* Saved data entries

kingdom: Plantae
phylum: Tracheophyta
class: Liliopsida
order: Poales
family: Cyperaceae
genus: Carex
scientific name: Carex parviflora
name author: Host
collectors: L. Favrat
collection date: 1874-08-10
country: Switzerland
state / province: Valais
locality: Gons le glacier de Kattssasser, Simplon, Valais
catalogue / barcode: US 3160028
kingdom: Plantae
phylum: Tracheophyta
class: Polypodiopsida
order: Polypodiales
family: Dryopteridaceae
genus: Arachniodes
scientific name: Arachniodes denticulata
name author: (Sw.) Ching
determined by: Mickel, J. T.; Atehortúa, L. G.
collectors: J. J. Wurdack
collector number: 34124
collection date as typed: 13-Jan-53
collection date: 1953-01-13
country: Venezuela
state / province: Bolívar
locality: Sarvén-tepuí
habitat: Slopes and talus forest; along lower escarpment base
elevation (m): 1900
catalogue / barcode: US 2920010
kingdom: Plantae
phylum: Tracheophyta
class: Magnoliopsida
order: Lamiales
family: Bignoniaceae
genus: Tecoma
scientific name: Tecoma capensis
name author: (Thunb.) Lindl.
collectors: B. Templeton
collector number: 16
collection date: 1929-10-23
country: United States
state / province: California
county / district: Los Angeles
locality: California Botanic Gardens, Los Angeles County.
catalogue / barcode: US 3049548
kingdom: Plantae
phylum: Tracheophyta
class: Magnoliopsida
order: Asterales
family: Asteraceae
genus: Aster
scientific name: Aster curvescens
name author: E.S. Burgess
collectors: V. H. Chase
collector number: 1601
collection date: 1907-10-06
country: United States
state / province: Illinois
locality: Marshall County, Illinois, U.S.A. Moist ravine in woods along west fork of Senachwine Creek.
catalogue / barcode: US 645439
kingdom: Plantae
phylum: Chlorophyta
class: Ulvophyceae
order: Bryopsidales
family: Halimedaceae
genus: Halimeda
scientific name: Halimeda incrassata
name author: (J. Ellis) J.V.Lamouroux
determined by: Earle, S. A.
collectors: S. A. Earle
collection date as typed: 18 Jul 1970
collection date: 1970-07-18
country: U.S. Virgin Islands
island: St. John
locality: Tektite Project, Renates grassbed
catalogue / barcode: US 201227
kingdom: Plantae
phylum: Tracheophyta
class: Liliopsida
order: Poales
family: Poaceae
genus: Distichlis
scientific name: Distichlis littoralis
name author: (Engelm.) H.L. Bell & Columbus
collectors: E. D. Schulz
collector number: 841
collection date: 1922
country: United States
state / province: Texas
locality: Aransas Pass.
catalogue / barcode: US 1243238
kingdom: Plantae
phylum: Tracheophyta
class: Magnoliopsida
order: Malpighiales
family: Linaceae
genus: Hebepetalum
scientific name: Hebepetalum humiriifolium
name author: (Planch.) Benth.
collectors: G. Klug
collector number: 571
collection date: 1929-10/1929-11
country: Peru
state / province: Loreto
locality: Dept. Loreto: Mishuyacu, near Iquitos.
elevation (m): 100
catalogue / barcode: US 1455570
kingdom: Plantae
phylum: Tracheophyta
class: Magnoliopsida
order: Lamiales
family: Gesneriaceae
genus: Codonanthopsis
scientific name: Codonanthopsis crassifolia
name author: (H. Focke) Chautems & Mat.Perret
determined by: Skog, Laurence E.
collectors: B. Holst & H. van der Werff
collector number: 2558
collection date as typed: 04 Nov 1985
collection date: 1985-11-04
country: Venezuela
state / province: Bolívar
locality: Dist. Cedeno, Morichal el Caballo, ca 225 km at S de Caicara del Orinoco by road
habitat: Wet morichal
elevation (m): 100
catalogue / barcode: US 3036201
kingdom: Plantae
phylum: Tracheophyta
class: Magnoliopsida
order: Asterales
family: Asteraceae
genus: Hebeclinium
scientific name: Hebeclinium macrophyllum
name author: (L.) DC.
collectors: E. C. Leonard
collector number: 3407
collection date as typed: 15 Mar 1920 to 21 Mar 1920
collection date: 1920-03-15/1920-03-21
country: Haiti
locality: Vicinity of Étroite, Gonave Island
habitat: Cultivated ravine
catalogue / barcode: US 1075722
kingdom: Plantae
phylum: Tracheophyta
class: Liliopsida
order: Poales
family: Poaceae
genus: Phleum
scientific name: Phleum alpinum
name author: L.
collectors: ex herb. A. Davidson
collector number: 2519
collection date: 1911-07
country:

* The exercise
Count the lines of the entries above that contain the string "scientific" and give only that number.

* Result of the exercise
10